D'ailleurs, le film est un peu comme une ironie du sort, mettant à nue la personnalité de Zuckerberg, le créateur du site tant controversé pour ses polices concernant la vie privée. Arroseur arrosé style.
S'il y a du Zodiac dans le genre, dans la structure et dans les grandes lignes, on remarquera aussi du Fight Club dans les personnages et les thématiques.
En fait, The Social Network c'est un peu un Fight Club "plus mature", plus réaliste (forcément), où Tyler Durden a perdu.
Ou bien un film où Tyler Durden est un démon avec un objectif complètement opposé. Et qui a les traits de Justin Timberlake.
Tout comme le personnage d'Edward Norton dans Fight Club, Zuckerberg est un mec
clever. Et comme disait Tyler Durden, "
how's that working out for you? Being clever?".
Au lieu d'une star du cinéma comme Brad Pitt, Fincher est parti cette fois chercher une pop star pour camper Sean Parker, l'entrepreneur fondateur de Napster, le site qui a libéré la musique, à présent rentré dans els rangs de l'establishment et des mégacorporations, qui vient corrompre le jeune Zuckerberg, jusqu'alors un
hacker autrement plus anar, mais soudainement charmé par ce double, qui répète les mêmes phrases que lui, et pour qui il va éprouver un désir d'émulation.
Initialement, Zuckerberg ne veut pas de pub, ne veut pas vendre. Zuckerberg est un mec qui s'amuse à tricher à ses exams en utilisant comme pseudo Tyler Durden (détail quasiment invisible dans le film).
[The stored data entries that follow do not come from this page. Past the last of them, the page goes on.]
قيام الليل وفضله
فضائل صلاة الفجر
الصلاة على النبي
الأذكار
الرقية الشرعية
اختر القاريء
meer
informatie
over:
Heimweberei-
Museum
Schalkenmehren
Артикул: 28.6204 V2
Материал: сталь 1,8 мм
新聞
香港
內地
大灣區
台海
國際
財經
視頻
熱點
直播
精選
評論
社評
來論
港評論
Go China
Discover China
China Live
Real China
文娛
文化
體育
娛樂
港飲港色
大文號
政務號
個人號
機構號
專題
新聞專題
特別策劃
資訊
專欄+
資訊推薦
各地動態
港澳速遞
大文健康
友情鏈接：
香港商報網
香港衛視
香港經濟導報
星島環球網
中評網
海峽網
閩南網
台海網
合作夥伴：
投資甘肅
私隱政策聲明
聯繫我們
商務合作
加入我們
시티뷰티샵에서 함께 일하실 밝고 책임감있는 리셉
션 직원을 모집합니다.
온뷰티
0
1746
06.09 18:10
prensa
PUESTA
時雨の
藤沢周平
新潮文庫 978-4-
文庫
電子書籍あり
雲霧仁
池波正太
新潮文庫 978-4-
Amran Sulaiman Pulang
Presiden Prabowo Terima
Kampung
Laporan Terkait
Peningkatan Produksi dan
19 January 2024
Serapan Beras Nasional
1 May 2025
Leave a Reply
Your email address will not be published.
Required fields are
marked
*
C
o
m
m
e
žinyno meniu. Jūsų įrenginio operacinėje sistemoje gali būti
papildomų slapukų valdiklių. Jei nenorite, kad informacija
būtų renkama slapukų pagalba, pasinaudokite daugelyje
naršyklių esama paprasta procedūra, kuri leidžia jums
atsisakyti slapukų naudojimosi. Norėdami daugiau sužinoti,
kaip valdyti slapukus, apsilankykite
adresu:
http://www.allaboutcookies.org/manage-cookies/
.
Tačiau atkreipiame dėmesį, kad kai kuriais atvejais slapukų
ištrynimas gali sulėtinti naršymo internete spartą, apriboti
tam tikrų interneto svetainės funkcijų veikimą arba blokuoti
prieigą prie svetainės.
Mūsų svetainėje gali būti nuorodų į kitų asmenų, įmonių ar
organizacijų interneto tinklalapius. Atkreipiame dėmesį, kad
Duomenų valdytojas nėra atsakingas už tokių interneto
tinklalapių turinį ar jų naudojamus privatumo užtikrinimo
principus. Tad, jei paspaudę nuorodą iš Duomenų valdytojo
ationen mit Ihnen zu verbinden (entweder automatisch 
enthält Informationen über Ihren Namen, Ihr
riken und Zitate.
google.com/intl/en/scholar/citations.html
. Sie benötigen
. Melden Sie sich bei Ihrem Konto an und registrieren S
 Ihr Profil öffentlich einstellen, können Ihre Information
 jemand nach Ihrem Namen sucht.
Zuckerberg c'est le mec qui jadis avait envoyé chier Microsoft pour un logiciel de comparaison de goûts musicaux qu'il a préféré uploader sur le net, de manière à ce qu'il puisse être téléchargé gratuitement. Comme Parker avec Napster. Et il suivra le même parcours.
Aujourd'hui, il est le plus jeune milliardaire du monde.
Aujourd'hui, Tyler Durden a perdu.
Aujourd'hui, Tyler Durden s'est rangé.
Visuellement aussi, Fincher continue sur sa lancée mûrie, prouvant définitivement qu'un changement s'est amorcé après Panic Room, avec Zodiac, et Benjamin Button, et maintenant The Social Network.
C'est peut-être son film le moins ambitieux formellement mais ça reste magnifiquement mis en image, mis en scène, c'est du storytelling exigeant, au début quand les timelines s'alternent super vite, du storytelling subtil, par la suite quand il s'agit de souligner l'évolution de tel ou tel personnage à un moment donné.
Fincher est au service du scénario mais n'est pas limité par celui-ci. Il le transcende. Boostant la narration, mettant l'emphase sur un regard, qu'un autre aurait négligé, montant en parallèle la revanche des nerds avec la débauche des blaireaux beaux gosses pour marquer le tournant de ce siècle...
Je trouve pas qu'il s'efface, il est là à chaque plan.
Dans cette photo sombre et brunâtre de Jeff Cornenweth (comme Fight Club), triste et belle, comme si on avait éclairé le film avec la Joconde.
Dans la musique électro/indus (comme Fight Club), à la fois douce et menaçante, à l'image de Zuckerberg.
Etc.
A la fois classique et difficile d'accès, dense et subtil, dans le portrait de ses personnages, dans l'agencement de son propos, le film paraît léger, mais il ne l'est pas.
La fin paraît optimiste, elle ne l'est pas.
Et la dernière scène résonne longtemps.